======== Information shown ========

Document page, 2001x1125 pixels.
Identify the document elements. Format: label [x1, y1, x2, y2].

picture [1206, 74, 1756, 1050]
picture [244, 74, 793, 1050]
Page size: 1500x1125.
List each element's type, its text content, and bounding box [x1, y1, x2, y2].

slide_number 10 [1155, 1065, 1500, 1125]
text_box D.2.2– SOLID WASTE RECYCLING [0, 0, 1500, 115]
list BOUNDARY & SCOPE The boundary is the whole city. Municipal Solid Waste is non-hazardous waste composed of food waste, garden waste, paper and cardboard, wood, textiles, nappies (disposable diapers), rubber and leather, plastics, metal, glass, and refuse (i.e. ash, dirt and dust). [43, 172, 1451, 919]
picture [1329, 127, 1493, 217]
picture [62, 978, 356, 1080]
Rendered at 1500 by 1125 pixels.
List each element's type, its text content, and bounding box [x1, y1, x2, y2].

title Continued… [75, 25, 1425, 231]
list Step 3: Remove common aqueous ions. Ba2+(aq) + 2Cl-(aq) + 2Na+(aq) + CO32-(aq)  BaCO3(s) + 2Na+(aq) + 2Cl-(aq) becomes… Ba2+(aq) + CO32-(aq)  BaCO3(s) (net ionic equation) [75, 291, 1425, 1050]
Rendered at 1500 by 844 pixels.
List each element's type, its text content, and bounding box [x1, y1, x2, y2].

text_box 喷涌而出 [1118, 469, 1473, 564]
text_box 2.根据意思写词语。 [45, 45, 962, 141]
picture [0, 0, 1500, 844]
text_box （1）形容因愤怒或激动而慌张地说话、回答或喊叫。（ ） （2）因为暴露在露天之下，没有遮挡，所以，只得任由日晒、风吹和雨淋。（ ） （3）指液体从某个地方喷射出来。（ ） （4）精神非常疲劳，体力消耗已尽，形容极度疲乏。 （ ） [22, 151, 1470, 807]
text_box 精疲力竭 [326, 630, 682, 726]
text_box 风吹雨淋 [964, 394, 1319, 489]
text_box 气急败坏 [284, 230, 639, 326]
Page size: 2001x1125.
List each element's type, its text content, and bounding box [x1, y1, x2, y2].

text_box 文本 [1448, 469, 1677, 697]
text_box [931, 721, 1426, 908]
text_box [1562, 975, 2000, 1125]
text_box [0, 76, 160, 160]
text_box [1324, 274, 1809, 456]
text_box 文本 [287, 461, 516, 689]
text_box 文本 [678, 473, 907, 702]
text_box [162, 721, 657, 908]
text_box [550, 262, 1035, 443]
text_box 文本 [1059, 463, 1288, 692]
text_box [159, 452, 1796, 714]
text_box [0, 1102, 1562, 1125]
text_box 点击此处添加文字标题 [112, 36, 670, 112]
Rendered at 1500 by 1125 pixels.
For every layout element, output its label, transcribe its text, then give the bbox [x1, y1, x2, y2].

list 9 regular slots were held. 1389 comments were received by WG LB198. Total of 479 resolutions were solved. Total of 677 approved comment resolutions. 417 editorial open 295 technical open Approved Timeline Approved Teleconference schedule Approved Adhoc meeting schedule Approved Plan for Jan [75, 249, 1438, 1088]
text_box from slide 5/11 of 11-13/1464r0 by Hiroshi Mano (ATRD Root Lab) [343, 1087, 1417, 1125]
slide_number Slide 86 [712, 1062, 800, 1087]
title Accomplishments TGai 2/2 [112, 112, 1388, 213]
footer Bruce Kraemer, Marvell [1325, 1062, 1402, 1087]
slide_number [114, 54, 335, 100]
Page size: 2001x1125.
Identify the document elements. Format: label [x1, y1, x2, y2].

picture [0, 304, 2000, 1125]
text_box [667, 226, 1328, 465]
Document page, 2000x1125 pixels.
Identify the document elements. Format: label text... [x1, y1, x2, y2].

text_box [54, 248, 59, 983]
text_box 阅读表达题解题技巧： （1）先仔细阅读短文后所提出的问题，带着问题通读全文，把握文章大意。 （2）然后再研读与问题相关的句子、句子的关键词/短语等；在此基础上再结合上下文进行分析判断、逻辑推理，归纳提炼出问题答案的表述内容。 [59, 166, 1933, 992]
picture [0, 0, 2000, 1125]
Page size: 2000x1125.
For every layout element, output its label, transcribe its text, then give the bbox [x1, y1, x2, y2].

========

An exact transcription of the data above is required.

Document page, 2001x1125 pixels.
Identify the document elements. Format: label [x1, y1, x2, y2].

picture [1206, 74, 1756, 1050]
picture [244, 74, 793, 1050]
Page size: 1500x1125.
List each element's type, its text content, and bounding box [x1, y1, x2, y2].

slide_number 10 [1155, 1065, 1500, 1125]
text_box D.2.2– SOLID WASTE RECYCLING [0, 0, 1500, 115]
list BOUNDARY & SCOPE The boundary is the whole city. Municipal Solid Waste is non-hazardous waste composed of food waste, garden waste, paper and cardboard, wood, textiles, nappies (disposable diapers), rubber and leather, plastics, metal, glass, and refuse (i.e. ash, dirt and dust). [43, 172, 1451, 919]
picture [1329, 127, 1493, 217]
picture [62, 978, 356, 1080]
Rendered at 1500 by 1125 pixels.
List each element's type, its text content, and bounding box [x1, y1, x2, y2].

title Continued… [75, 25, 1425, 231]
list Step 3: Remove common aqueous ions. Ba2+(aq) + 2Cl-(aq) + 2Na+(aq) + CO32-(aq)  BaCO3(s) + 2Na+(aq) + 2Cl-(aq) becomes… Ba2+(aq) + CO32-(aq)  BaCO3(s) (net ionic equation) [75, 291, 1425, 1050]
Rendered at 1500 by 844 pixels.
List each element's type, its text content, and bounding box [x1, y1, x2, y2].

text_box 喷涌而出 [1118, 469, 1473, 564]
text_box 2.根据意思写词语。 [45, 45, 962, 141]
picture [0, 0, 1500, 844]
text_box （1）形容因愤怒或激动而慌张地说话、回答或喊叫。（ ） （2）因为暴露在露天之下，没有遮挡，所以，只得任由日晒、风吹和雨淋。（ ） （3）指液体从某个地方喷射出来。（ ） （4）精神非常疲劳，体力消耗已尽，形容极度疲乏。 （ ） [22, 151, 1470, 807]
text_box 精疲力竭 [326, 630, 682, 726]
text_box 风吹雨淋 [964, 394, 1319, 489]
text_box 气急败坏 [284, 230, 639, 326]
Page size: 2001x1125.
List each element's type, its text content, and bounding box [x1, y1, x2, y2].

text_box 文本 [1448, 469, 1677, 697]
text_box [931, 721, 1426, 908]
text_box [1562, 975, 2000, 1125]
text_box [0, 76, 160, 160]
text_box [1324, 274, 1809, 456]
text_box 文本 [287, 461, 516, 689]
text_box 文本 [678, 473, 907, 702]
text_box [162, 721, 657, 908]
text_box [550, 262, 1035, 443]
text_box 文本 [1059, 463, 1288, 692]
text_box [159, 452, 1796, 714]
text_box [0, 1102, 1562, 1125]
text_box 点击此处添加文字标题 [112, 36, 670, 112]
Rendered at 1500 by 1125 pixels.
For every layout element, output its label, transcribe its text, then give the bbox [x1, y1, x2, y2].

list 9 regular slots were held. 1389 comments were received by WG LB198. Total of 479 resolutions were solved. Total of 677 approved comment resolutions. 417 editorial open 295 technical open Approved Timeline Approved Teleconference schedule Approved Adhoc meeting schedule Approved Plan for Jan [75, 249, 1438, 1088]
text_box from slide 5/11 of 11-13/1464r0 by Hiroshi Mano (ATRD Root Lab) [343, 1087, 1417, 1125]
slide_number Slide 86 [712, 1062, 800, 1087]
title Accomplishments TGai 2/2 [112, 112, 1388, 213]
footer Bruce Kraemer, Marvell [1325, 1062, 1402, 1087]
slide_number [114, 54, 335, 100]
Page size: 2001x1125.
Identify the document elements. Format: label [x1, y1, x2, y2].

picture [0, 304, 2000, 1125]
text_box [667, 226, 1328, 465]
Document page, 2000x1125 pixels.
Identify the document elements. Format: label text... [x1, y1, x2, y2].

text_box [54, 248, 59, 983]
text_box 阅读表达题解题技巧： （1）先仔细阅读短文后所提出的问题，带着问题通读全文，把握文章大意。 （2）然后再研读与问题相关的句子、句子的关键词/短语等；在此基础上再结合上下文进行分析判断、逻辑推理，归纳提炼出问题答案的表述内容。 [59, 166, 1933, 992]
picture [0, 0, 2000, 1125]
Page size: 2000x1125.
For every layout element, output its label, transcribe its text, then give the bbox [x1, y1, x2, y2].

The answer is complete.